The company, based in Cambridge, England, said that net profit in the three months ended June 30 rose to £ 77.1 million ($120 million) from £ 55.5 million in the same period a year earlier.

Revenue rose 22% year-on-year to £ 229 million, marginally lower than a consensus market forecast of £ 235 million.

However, in dollar terms, the group said that it expects full-year revenue to be in line with market predictions of about $1.48 billion, assuming macroeconomic uncertainty doesn't have any further impact on consumer spending.

The company said that it recommends raising its interim dividend 25% to 3.15 pence a share.

"[The second quarter] has been a strong quarter for ARM," said Chief Executive Simon Segars.

ARM designs chips found in 95% of all smartphones, including those manufactured by Apple Inc. and Samsung Electronics Co. It earns licensing fees from chip manufacturers such as Qualcomm Inc. and Nvidia Corp. and royalties on every chip shipped. The company's revenue often lags behind the market, because nearly half of its business comes from royalties.

In dollar terms, ARM's licensing revenue in the second quarter rose 3% year-on-year, while revenue from royalties grew 30%. ARM said that the number of chips shipped in the second quarter rose 26% year-on-year to 3.4 billion.

On Tuesday, Apple's profit surged 38%, aided by strong demand for the company's latest iPhones and robust growth in China where sales more than doubled. But while Apple sold 35% more iPhones in the fiscal third quarter compared with a year earlier, those sales missed some analysts' estimates. Apple also indicated its revenue in the current quarter could come in below market projections.

ARM said on Wednesday that it was unconcerned about Apple's results, adding that its forecasts for the remainder of the year were unchanged with strong royalty momentum and good visibility on a pipeline of licensing orders.

At 0831 GMT, ARM shares dipped 3.7% to 1,001 pence, valuing the company at £ 14.6 billion. Analysts said that a stronger-than-expected foreign-exchange rate had an impact on the company's results and that investor sentiment is dented by Apple's earnings statement.

"Apple's results disappointed markets overnight," said Accendo Markets analyst Augustin Eden, adding that ARM's stock fall was a buying opportunity.

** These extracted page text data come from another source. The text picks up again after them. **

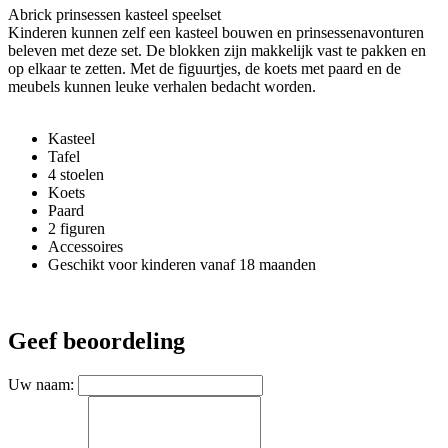
Abrick prinsessen kasteel speelset
Kinderen kunnen zelf een kasteel bouwen en prinsessenavonturen
beleven met deze set. De blokken zijn makkelijk vast te pakken en
op elkaar te zetten. Met de figuurtjes, de koets met paard en de
meubels kunnen leuke verhalen bedacht worden.
Kasteel
Tafel
4 stoelen
Koets
Paard
2 figuren
Accessoires
Geschikt voor kinderen vanaf 18 maanden
Geef beoordeling
Uw naam:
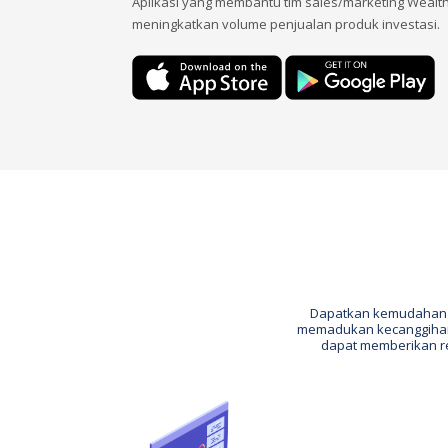
Aplikasi yang membantu tim sales/marketing Weal
meningkatkan volume penjualan produk investasi.
Dapatkan kemudahan 
memadukan kecanggihan 
dapat memberikan re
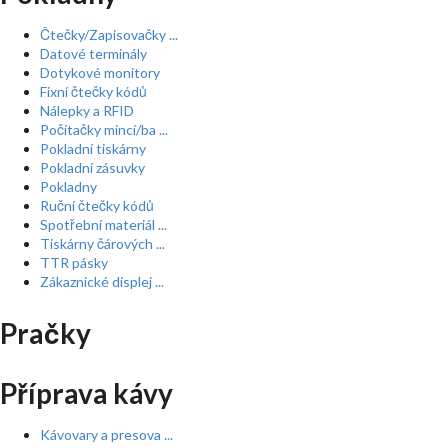
Čtečky/Zapisovačky ...
Datové terminály
Dotykové monitory
Fixní čtečky kódů
Nálepky a RFID
Počítačky mincí/ba ...
Pokladní tiskárny
Pokladní zásuvky
Pokladny
Ruční čtečky kódů
Spotřební materiál ...
Tiskárny čárových ...
TTR pásky
Zákaznické displej ...
Pračky
Příprava kávy
Kávovary a presova ...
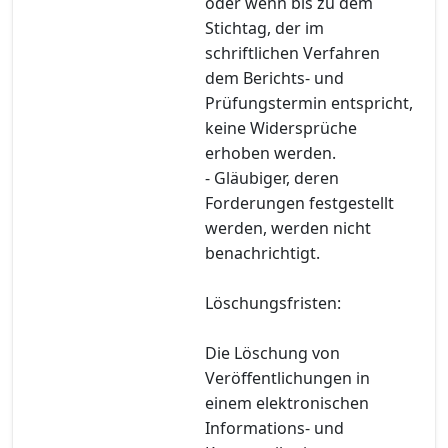
oder wenn bis zu dem
Stichtag, der im
schriftlichen Verfahren
dem Berichts- und
Prüfungstermin entspricht,
keine Widersprüche
erhoben werden.
- Gläubiger, deren
Forderungen festgestellt
werden, werden nicht
benachrichtigt.
Löschungsfristen:
Die Löschung von
Veröffentlichungen in
einem elektronischen
Informations- und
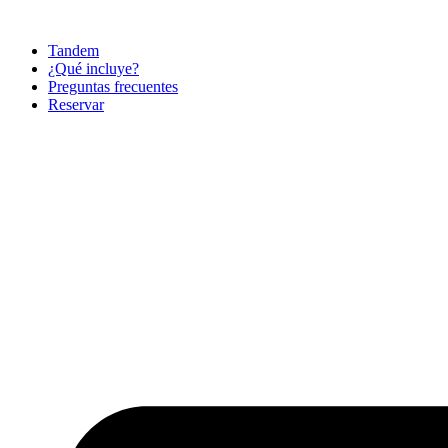
Ir
al
Tandem
contenido
¿Qué incluye?
Preguntas frecuentes
Reservar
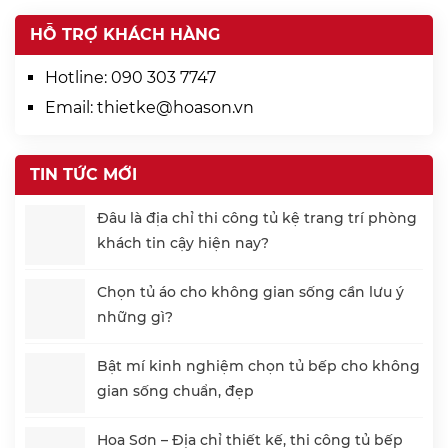
HỖ TRỢ KHÁCH HÀNG
Hotline:
090 303 7747
Email:
thietke@hoason.vn
TIN TỨC MỚI
Đâu là địa chỉ thi công tủ kệ trang trí phòng
khách tin cậy hiện nay?
Chọn tủ áo cho không gian sống cần lưu ý
những gì?
Bật mí kinh nghiệm chọn tủ bếp cho không
gian sống chuẩn, đẹp
Hoa Sơn – Địa chỉ thiết kế, thi công tủ bếp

ARM's business model is challenged by softening global demand for higher-end smartphones. Earlier this month, Samsung warned of sliding quarterly operating profit and revenue as it grapples with the fast-changing mobile industry.

To reduce its reliance on smartphones, ARM is emphasizing commercial opportunities in the so-called Internet of Things, or the plethora of connected devices that track activity and data, such as cars, lamps and health-monitoring wristbands. It is also positioning itself to take a share of the lucrative computer-server market from Intel Corp.